The court took into notice that the entire prosecution case was built upon the seizures of allegedly incriminating material and said that just accessing Communist or Naxal philosophy content was not inherently illegal, if there is no evidence linking the accused persons to specific acts of violence or terrorism.

“It is by now common knowledge that one can access a huge amount of information from the website of Communist or Naxal philosophy, their activities including videos and video footage of even violent nature; merely because a citizen downloads this material or even sympathises with the philosophy, would itself not be an offence unless there is specific evidence led by the prosecution to connect an active role shown by the accused with particular incidents of violence and terrorism,” the court said.

The Nagpur Bench of the Bombay HC, in its judgement, noted that the prosecution failed to establish legal arrest and seizure of materials from the accused, and also failed to prove the electronic evidence in terms of the provisions of the Indian Evidence Act and the Information Technology Act. The Court declared the sanction against the accused under the UAPA “null and void.”

The court also observed that there was non-compliance with the provisions of Sections 43-A and 43-B of the UAPA pertaining to arrest, search, and seizure. “No evidence has been led by the prosecution by any witness to any incident, attack, act of violence or even evidence collected from some earlier scene of offence where a terrorist act has taken place, in order to connect the accused to such act, either by participating in its preparation or its direction or in any manner providing support to its commission,” the bench said.

The court also expressed doubt in the alleged incriminating material that was collected, for multiple reasons, including that an illiterate witness was chosen for the seizure, despite the fact that there were independent educated witnesses in the university complex. The court also said that the hash value of the gadgets were not noted, which made the evidence unreliable.

Saibaba was arrested along with five others – Mahesh Tikri, Pandu Pora Narote (deceased), Hem Keshavdatta Mishra, Prashant Rahi, and Vijay Tikri – in 2014 for their alleged association with the outlawed Communist Party of India (Maoist) and that they were planning to wage a war against India. The prosecution alleged that Saibaba had given a 16GB memory card to another person to be handed over to Naxalites sheltering in the Abujmarh forest area.

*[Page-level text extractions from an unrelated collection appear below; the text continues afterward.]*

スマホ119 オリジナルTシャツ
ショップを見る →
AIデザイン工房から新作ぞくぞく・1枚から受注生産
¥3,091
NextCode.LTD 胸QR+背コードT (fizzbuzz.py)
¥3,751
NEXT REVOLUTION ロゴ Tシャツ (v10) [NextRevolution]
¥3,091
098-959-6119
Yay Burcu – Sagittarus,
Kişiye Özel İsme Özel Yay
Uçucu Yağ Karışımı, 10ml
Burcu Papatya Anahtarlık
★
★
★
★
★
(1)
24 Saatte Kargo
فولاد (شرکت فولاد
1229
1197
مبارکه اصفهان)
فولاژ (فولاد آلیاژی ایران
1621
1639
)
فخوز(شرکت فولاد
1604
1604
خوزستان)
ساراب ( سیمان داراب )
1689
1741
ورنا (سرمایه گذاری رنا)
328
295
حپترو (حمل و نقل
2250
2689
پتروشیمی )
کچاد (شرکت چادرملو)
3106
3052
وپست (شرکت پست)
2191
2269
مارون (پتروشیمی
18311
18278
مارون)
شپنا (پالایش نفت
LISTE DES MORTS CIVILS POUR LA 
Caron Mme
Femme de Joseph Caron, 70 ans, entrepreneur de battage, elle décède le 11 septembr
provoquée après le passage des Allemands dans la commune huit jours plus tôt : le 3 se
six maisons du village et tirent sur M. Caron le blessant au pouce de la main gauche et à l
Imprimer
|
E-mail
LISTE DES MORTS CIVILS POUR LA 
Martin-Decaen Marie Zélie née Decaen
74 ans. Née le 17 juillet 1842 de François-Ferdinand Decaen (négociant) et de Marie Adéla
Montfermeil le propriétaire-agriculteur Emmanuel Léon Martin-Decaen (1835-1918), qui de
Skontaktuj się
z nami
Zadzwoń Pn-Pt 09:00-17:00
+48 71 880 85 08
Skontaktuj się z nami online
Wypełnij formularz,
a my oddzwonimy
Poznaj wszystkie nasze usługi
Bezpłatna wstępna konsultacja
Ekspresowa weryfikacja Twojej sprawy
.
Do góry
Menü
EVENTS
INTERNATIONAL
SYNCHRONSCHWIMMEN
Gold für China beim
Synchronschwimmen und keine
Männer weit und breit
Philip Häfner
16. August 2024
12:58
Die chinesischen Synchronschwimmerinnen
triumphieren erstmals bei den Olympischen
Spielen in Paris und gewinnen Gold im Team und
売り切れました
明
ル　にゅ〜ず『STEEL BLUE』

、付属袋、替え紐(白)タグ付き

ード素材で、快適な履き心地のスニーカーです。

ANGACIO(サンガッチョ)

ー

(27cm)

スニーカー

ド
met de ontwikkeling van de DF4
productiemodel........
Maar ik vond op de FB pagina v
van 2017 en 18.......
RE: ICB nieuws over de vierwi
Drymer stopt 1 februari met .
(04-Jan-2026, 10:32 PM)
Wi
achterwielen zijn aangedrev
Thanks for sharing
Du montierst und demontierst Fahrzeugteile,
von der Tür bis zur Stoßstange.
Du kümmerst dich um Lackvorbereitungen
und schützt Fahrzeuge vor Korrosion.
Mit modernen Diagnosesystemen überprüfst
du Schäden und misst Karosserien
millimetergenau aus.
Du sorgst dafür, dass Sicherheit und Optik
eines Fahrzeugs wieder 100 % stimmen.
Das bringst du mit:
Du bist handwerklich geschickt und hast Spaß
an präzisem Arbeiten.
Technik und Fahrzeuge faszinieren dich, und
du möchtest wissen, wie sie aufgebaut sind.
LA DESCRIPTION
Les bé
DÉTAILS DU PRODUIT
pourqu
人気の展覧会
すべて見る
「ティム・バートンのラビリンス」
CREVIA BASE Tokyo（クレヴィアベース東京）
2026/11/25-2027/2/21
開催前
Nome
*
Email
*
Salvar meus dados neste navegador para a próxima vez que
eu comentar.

In 2022, the Bombay HC had set aside the conviction order of the Gadchiroli Sessions Court and acquitted all the accused in the case. However, following an appeal by the Maharashtra government, the Supreme Court immediately suspended the Bombay HC order and sent the accused back to prison. The apex court remanded the order back to the High Court for fresh hearing. After the hearing, the Bombay HC acquitted all of them on March 5. The same day, the Maharashtra government yet again moved the Supreme Court challenging the Bombay HC’s order.